Yury Morozov

Personal information
- Full name: Yury Yuryevich Morozov
- Date of birth: 23 October 1985 (age 40)
- Place of birth: Mykolaiv, Ukrainian SSR
- Height: 1.84 m (6 ft 0 in)
- Position: Defender

Senior career*
- Years: Team / Apps / (Gls)
- 2004–2006: FC Shinnik Yaroslavl / 0 / (0)
- 2007: FC Olimpia Volgograd / 10 / (0)
- 2008: FC Kavkaztransgaz-2005 Ryzdvyany / 27 / (0)
- 2009: FC Astrakhan / 30 / (2)
- 2010: FC Dynamo Bryansk / 12 / (0)
- 2011–2012: FC Avangard Kursk / 31 / (7)
- 2012–2014: FC Tyumen / 34 / (2)
- 2014–2016: FC Tekstilshchik Ivanovo / 39 / (3)
- 2016–2019: FC Nizhny Novgorod / 98 / (4)
- 2020–2021: FC Tekstilshchik Ivanovo / 20 / (1)
- 2021–2022: FC Chertanovo Moscow / 4 / (0)

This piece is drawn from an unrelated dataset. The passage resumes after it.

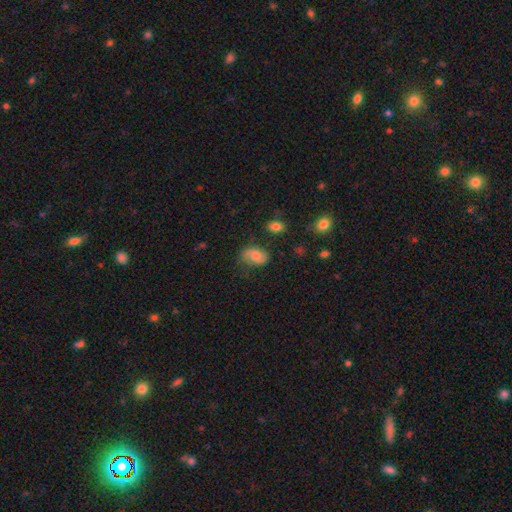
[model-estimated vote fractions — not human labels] smooth-or-featured: featured or disk: 45% (tied) | smooth: 45% (tied) | star or artifact: 9%
  merging: none: 63% | minor disturbance: 23% | major disturbance: 11% | merger: 3%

= Yury Morozov (footballer, born 1985) =

Russian footballer

Yury Yuryevich Morozov (Юрий Юрьевич Морозов; born 23 October 1985) is a Russian former professional football player.

==Early life==
Born in 1985 in Nikolaev, Ukrainian SSR, he has two older sisters. Yuri's father wanted his son to become a footballer and moved with him to Moscow to achieve this, while his mother and daughters remained in Nikolaev.

==Club career==
He made his professional debut for FC Shinnik Yaroslavl on 20 April 2005 in a Russian Cup game against FC Zenit Saint Petersburg.

He made his Russian Football National League debut for FC Dynamo Bryansk on 27 March 2010 in a game against FC Shinnik Yaroslavl.